Task item: Reproduce what is written in the records below exactly, and leave out the images.

********

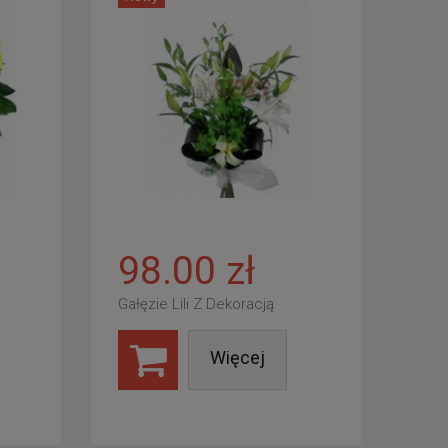
98.00 zł
Gałęzie Lili Z Dekoracją
Więcej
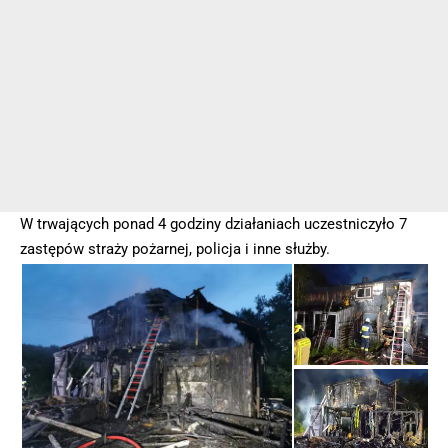
W trwających ponad 4 godziny działaniach uczestniczyło 7
zastępów straży pożarnej, policja i inne służby.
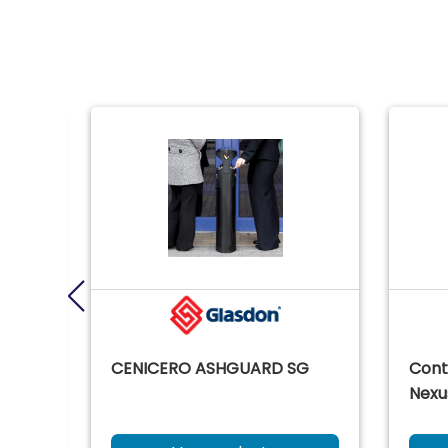
CENICERO ASHGUARD SG
Cont
Nexu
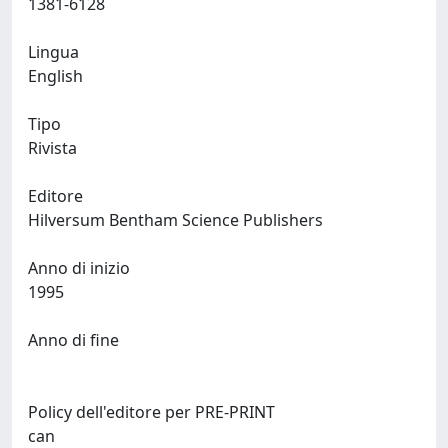
1381-6128
Lingua
English
Tipo
Rivista
Editore
Hilversum Bentham Science Publishers
Anno di inizio
1995
Anno di fine
Policy dell'editore per PRE-PRINT
can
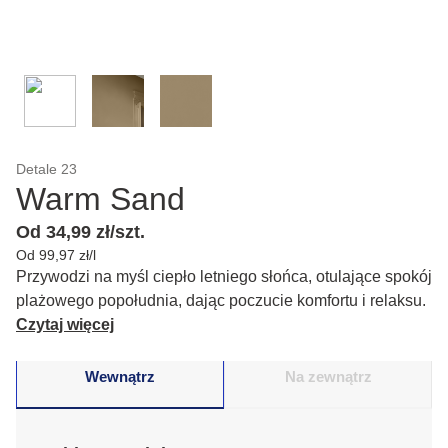
Detale 23
Warm Sand
Od 34,99 zł/szt.
Od 99,97 zł/l
Przywodzi na myśl ciepło letniego słońca, otulające spokój
plażowego popołudnia, dając poczucie komfortu i relaksu.
Czytaj więcej
Wewnątrz
Na zewnątrz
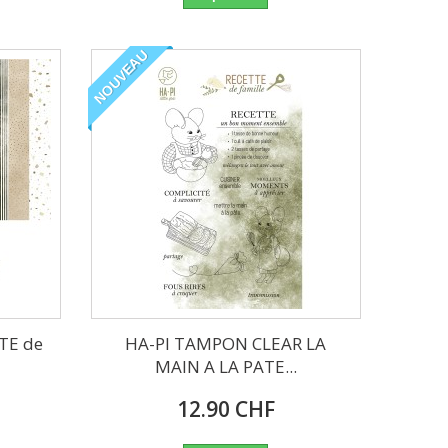
NOUVEAU
TTE de
HA-PI TAMPON CLEAR LA
MAIN A LA PATE...
12.90 CHF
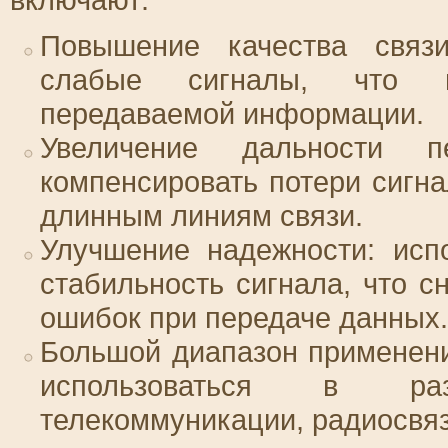
Повышение качества связи
слабые сигналы, что п
передаваемой информации.
Увеличение дальности п
компенсировать потери сигн
длинным линиям связи.
Улучшение надежности: исп
стабильность сигнала, что с
ошибок при передаче данных.
Большой диапазон применени
использоваться в ра
телекоммуникации, радиосвяз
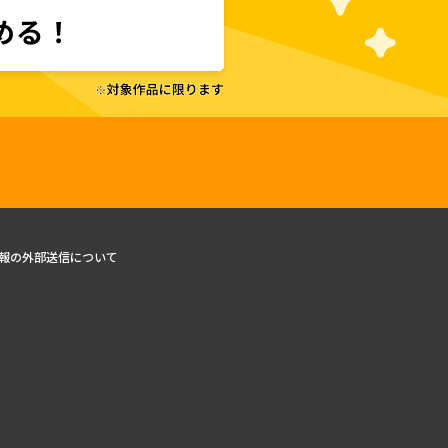
報の外部送信について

********

Exercise response:
98.00 zł
Gałęzie Lili Z Dekoracją
Więcej
W trwających ponad 4 godziny działaniach uczestniczyło 7
zastępów straży pożarnej, policja i inne służby.
CENICERO ASHGUARD SG
Cont
Nexu
1381-6128
Lingua
English
Tipo
Rivista
Editore
Hilversum Bentham Science Publishers
Anno di inizio
1995
Anno di fine
Policy dell'editore per PRE-PRINT
can
Detale 23
Warm Sand
Od 34,99 zł/szt.
Od 99,97 zł/l
Przywodzi na myśl ciepło letniego słońca, otulające spokój
plażowego popołudnia, dając poczucie komfortu i relaksu.
Czytaj więcej
Wewnątrz
Na zewnątrz
NOUVEAU
TTE de
HA-PI TAMPON CLEAR LA
MAIN A LA PATE...
12.90 CHF
Повышение качества связи
слабые сигналы, что п
передаваемой информации.
Увеличение дальности п
компенсировать потери сигн
длинным линиям связи.
Улучшение надежности: исп
стабильность сигнала, что с
ошибок при передаче данных.
Большой диапазон применени
использоваться в ра
телекоммуникации, радиосвяз
報の外部送信について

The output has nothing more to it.